Sunday, August 29, 2004

Melungeons and Redbones

I happened onto an article by Jack Goins writing about Micajer "Cajer" Bunch. "The first record ... on Micager was this 1749 tax list of Lunenburg County, Virginia (from Sunlight on the Southside) William Howard’s list; Gedion Bunch and tithe Cage Bunch. Note; Obviously, Cage is the son of Gedion Bunch. I am convinced this is the same Micajer “Caiger” Bunch who has such a close association with the Riddles, Collins and Gibsons. Who later moved 1790’s into Hawkins County, Tennessee."

Lee County, Virginia tax list. 17th March 1795.
Drury Bunch (1 horse)
Micajah Bunch (1 horse)
Torel Bunch (1 horse)
Clem Bunch (no horses)

The Bunches were being listed as "mulatto" as early as the middle 1700s. At this point, I'm assuming that my 4th great grandfather, Drury Bunch, is the same one listed above, and related in some degree to Micajer Bunch. Jack traces the migration of Cajer Bunch and several other families from Virginia into Kentucky. My 4th great grandfather, Drury, married Rhoda Moslear and settled near present-day Starks, Louisiana. I think on one of the censuses they said they were born in Kentucky.

Jack also appears to have reached the same conclusions about Melungeons that I have about Redbones. I'm not sure if they began their journey as an identifiable group, but rather became an indentifiable group after several generations of shared experiences. Moses Ashworth and Anna Bunch may not have been Redbones, but their children probably were. Cajer Bunch may not have been a Melungeon, but his grandchildren were. Does that make sense?






Thursday, August 19, 2004

Checking Back In

I haven't written much about our families recently, and the reading I've been doing has been more of a political nature and I try to stay away from politics on this blog. Politics is for my other blog. Also, I clean up my language a bit for this one.

I have been keeping in touch with various branches of Ashworths and Droddys. A few months back I received a copy of the probated estate of William Droddy, son of Daniel, husband to Ruth, and the more probable head of the Droddy family that came to populate West Virginia, Texas and Louisiana. His father Daniel doesn't get that honor for those branches of the family because he abandoned William and his sister Margaret and brother Ezekiel.

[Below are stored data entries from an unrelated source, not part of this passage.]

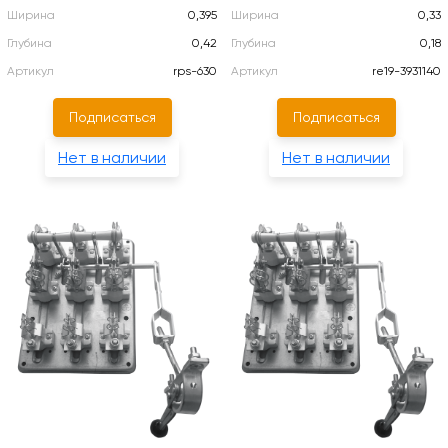
Ширина
0,395
Ширина
0,33
Глубина
0,42
Глубина
0,18
Артикул
rps-630
Артикул
re19-3931140
Подписаться
Подписаться
Нет в наличии
Нет в наличии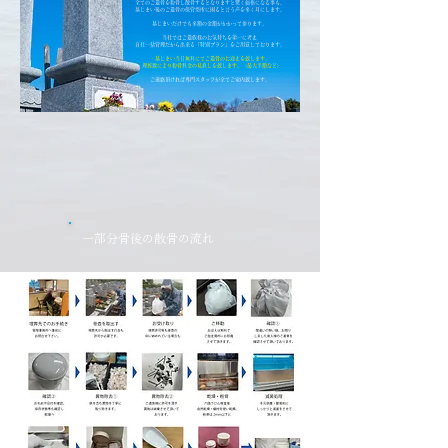
全てのご遺骨を粉骨し散骨するとなりますと驚く価格になる事も。
墓じまい後のご遺骨の保管場所に困ると言う声を多く耳にします。
墓じまいだけでも多額の金額がかかって参ります。
当社ではご遺族様のお気持ちを第一に考え
​自社一括管理だから出来る「特別プラン」をご用意しております。
・墓じまい当日無料にてご遺骨のお迎えを致します。
・埋葬数により粉骨料金の見直しを致します。（最大半額など）
​ご連絡頂ければ専門スタッフが全てご案内致します。
一部分骨後の散骨の流れ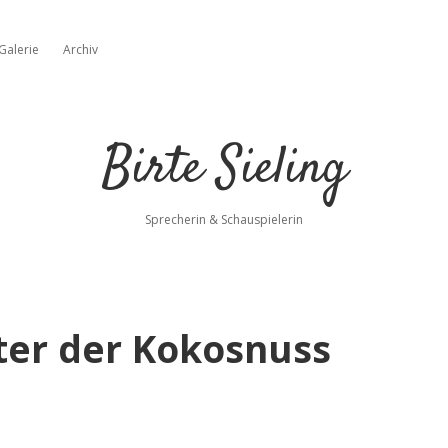
Galerie
Archiv
own-Menü öffnen
Birte Sieling
Sprecherin & Schauspielerin
tter der Kokosnuss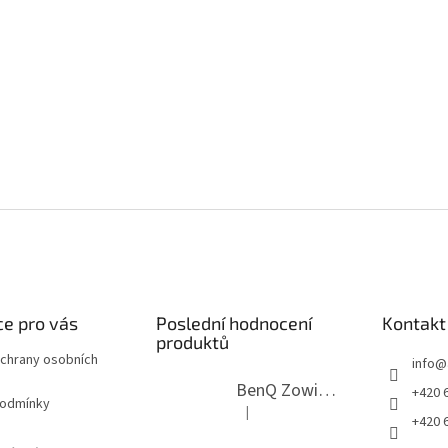
e pro vás
Poslední hodnocení
Kontakt
produktů
chrany osobních
info
@
BenQ Zowie RL2755T černý
+420 6
podmínky
|
Hodnocení produktu je 5 z 5 hvězdi
+420 6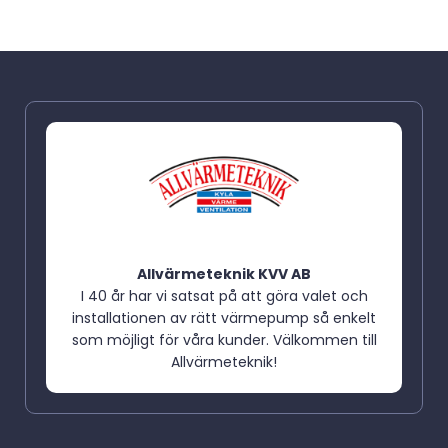
Allvärmeteknik KVV AB
I 40 år har vi satsat på att göra valet och
installationen av rätt värmepump så enkelt
som möjligt för våra kunder. Välkommen till
Allvärmeteknik!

For some reason or another, William didn't serve in the American Revolution. He did serve on the frontier fighting Indians and received credit for it as though he had served in the Revolution. In 1776, he would have been 22 years of age. Most of the American Revolution was over by 1781 when Cornwallis surrendered to Washington. There's no record of him serving before 1783 when he was listed in the Virginia militia. That's the basis by which some of my Droddy cousins got into the Daughters of the American Revolution. Why would a hot-blooded American wait until the war was over to enlist? I think it may have had something to do with the fact that he had been "bound out" to William Scott when he was six. In those days you weren't bound out simply until you were 18 or 21. You could be bound until 35, although usually it was more like 26. This is an area I'm going to investigate year after next when the National Genealogical Society has its big convention in Virginia. Inquiring minds want to know.

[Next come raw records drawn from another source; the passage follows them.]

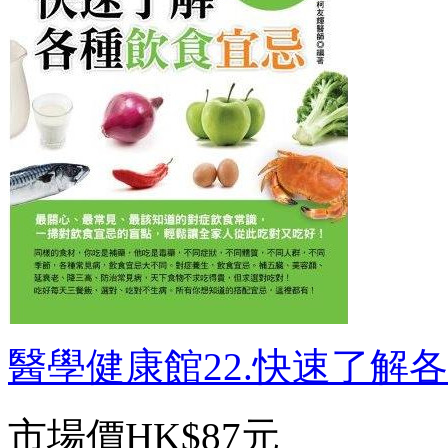
醫學健康館22.快速了解各種
市場價
HK$87元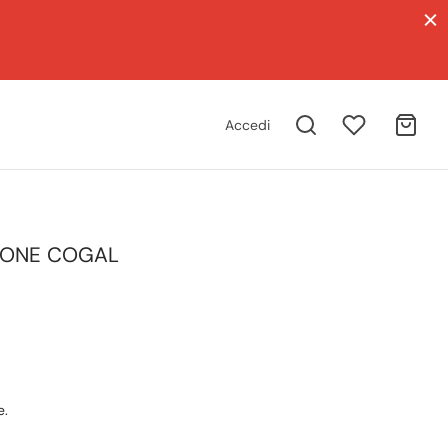
Accedi
TONE COGAL
e.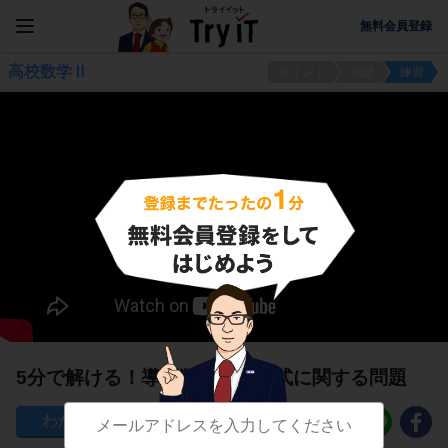
無料会員登録
高校数学Ⅱ
ポイント
例題
練習
5分で解ける！導関数の計算公式に関する問題
63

There are quite a few Redbone Droddys now. Three of William's grandsons, all sons of Adna Samuel, married Redbone women. Those three boys were incredibly prodigious, and now there are so many Redbone Droddys that it can easily be said that Droddy is a Redbone name. It's a third generation Redbone name, though.

William married Ruth Ellison on September 13, 1787. She was 20, he was 33. They had seven children, my great-great-grandfather, Adna Samuel, being the sixth. He was born about 1805. By the time William died in 1824 in St. Charles County, Missouri, he had lived in what is now West Virginia, Kentucky, Ohio, and Missoui. In Missouri, he had been a justice of the peace.

I don't mean to give Ruth a short shrift here, but we don't know as much about her. We know her genealogy, but we don't know about her. Frontier women left fewer records than frontier men. Seldom could they read or write. I have no doubt they left their mark on each subsequent generation, but that mark is indelible. In our hearts we know it's there.

William's three sons who came to Texas were William, John and Adna. Each of them deserve a story, but not at this late hour. I started this by mentioning that I got copies of the papers filed when William's estate was probated in Missouri. There are several interesting points I garnered from it. First, anything you hauled across the frontier from "back East" had a value. Even a broken skillet was inventoried. Second, people broke the penny down in fractions. You could owe someone $4.06 and two-thirds cents. Third, his last child, Malissa, was forced to buy her own bed at the auction when the estate was sold. Those people were tough!